Une nouvelle brèche dans l'application quotidienne du principe des 35 heures est ouverte puisque l'article 1er organise l'assouplissement du compte épargne-temps.
Les comptes épargne-temps permettent aux salariés, lorsqu'il y a un accord d'entreprise et sur la base du volontariat, de « mettre de côté » des jours de congés ou de RTT non pris. Le dispositif est très encadré puisqu'il n'est possible que d'en épargner vingt-deux par an et de les prendre dans un délai de cinq ans maximum, étant entendu que les titulaires de compte âgés de plus de cinquante ans peuvent accumuler des jours en vue de leur retraite.
La loi Fillon a déjà procédé à un assouplissement de ce dispositif, en permettant aux salariés d'accumuler des droits à congé rémunéré ou de se constituer une épargne
Avec cette réforme, le Gouvernement veut faire sauter deux verrous en faisant disparaître, d'abord, le plafond interdisant d'affecter plus de vingt-deux jours par an sur le compte épargne-temps, ensuite, la barre des cinq ans.
Le rapporteur est d'ailleurs très clair sur ce point : il considère comme des restrictions les modalités du compte épargne-temps telles qu'elles étaient fixées par la loi Aubry, alors qu'il s'agissait de protections pour les salariés. Le Gouvernement et la majorité ont donc décidé de supprimer ces « restrictions ».
Le nouveau contrat épargne-temps devient un outil permettant de différer les repos liés à la réduction du temps de travail, ainsi que les repos compensateurs liés aux heures supplémentaires, sans garantir leur rémunération horaire et majorée.
En outre, le Gouvernement voulant créer des passerelles entre ces comptes épargne-temps et des comptes d'épargne retraite, il serait admis de transformer les jours autrement qu'en jours de vacances ou de congés. Cette nouvelle possibilité nous conforte dans l'idée que vous êtes décidément très attachés aux fonds de pension, puisque c'est exactement de cela qu'il s'agit.

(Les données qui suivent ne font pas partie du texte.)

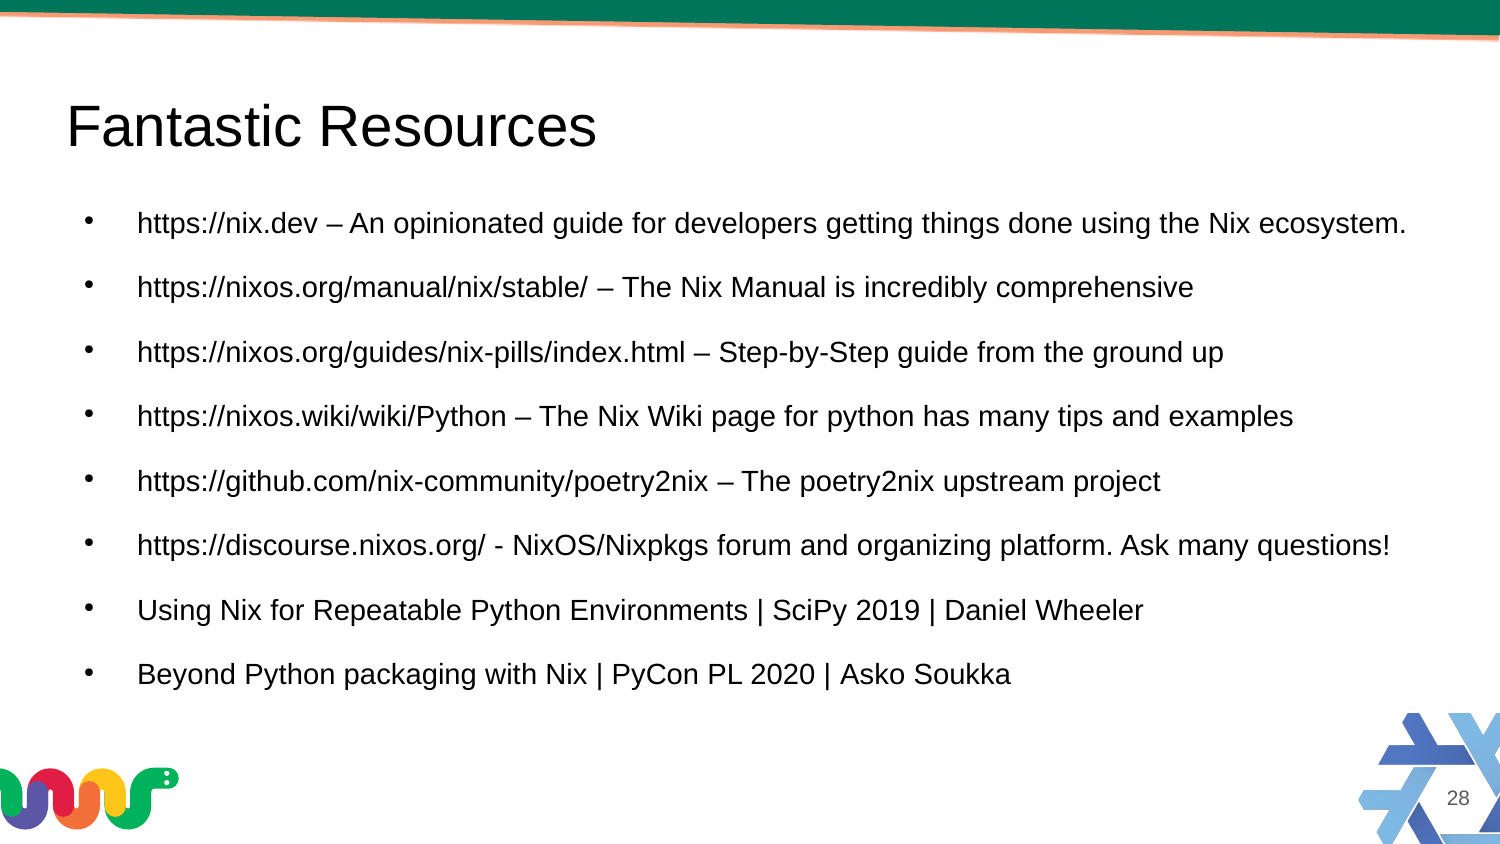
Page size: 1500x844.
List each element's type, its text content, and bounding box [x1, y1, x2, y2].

list https://nix.dev – An opinionated guide for developers getting things done using the Nix ecosystem. https://nixos.org/manual/nix/stable/ – The Nix Manual is incredibly comprehensive https://nixos.org/guides/nix-pills/index.html – Step-by-Step guide from the ground up https://nixos.wiki/wiki/Python – The Nix Wiki page for python has many tips and examples https://github.com/nix-community/poetry2nix – The poetry2nix upstream project https://discourse.nixos.org/ - NixOS/Nixpkgs forum and organizing platform. Ask many questions! Using Nix for Repeatable Python Environments | SciPy 2019 | Daniel Wheeler Beyond Python packaging with Nix | PyCon PL 2020 | Asko Soukka [51, 189, 1453, 750]
title Fantastic Resources [51, 72, 1449, 167]
picture [1358, 713, 1500, 844]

Permettre d'utiliser le compte épargne-temps pour alimenter un plan d'épargne retraite contribue au démantèlement du financement des retraites par la solidarité nationale, ce que nous ne pouvons évidemment accepter.

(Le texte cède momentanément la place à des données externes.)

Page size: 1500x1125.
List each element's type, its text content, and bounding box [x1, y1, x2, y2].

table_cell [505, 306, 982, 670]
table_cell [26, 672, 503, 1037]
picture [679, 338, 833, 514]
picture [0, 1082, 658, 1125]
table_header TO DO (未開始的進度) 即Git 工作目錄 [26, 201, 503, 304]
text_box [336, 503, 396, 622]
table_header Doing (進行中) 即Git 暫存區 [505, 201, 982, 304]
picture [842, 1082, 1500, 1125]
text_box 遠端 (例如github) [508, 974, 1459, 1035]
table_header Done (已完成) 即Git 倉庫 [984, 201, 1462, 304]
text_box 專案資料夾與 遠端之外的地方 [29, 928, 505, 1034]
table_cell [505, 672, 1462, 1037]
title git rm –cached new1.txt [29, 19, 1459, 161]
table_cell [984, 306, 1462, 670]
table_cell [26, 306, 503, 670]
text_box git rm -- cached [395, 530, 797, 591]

Enfin, cette proposition de loi introduit un élément contraire à la liberté de choix dont disposait auparavant le salarié : le compte épargne-temps pourra être alimenté sur l'initiative de l'employeur, alors que, jusqu'à présent, il ne pouvait l'être que sur l'initiative du salarié. Cette faculté laisse toute liberté à l'employeur, en cas de variation de l'activité, par exemple, d'affecter au compte épargne-temps des heures effectuées par le salarié au lieu de les lui rémunérer. Ce n'est pas ainsi que l'on augmentera le pouvoir d'achat des salariés !
La nouvelle logique du compte épargne-temps est donc très perverse. Elle laisse supposer que le salarié en sortira gagnant, alors qu'en réalité ce nouveau dispositif permettra à l'employeur de se dispenser de toute véritable politique d'embauche et de revalorisation des salaires.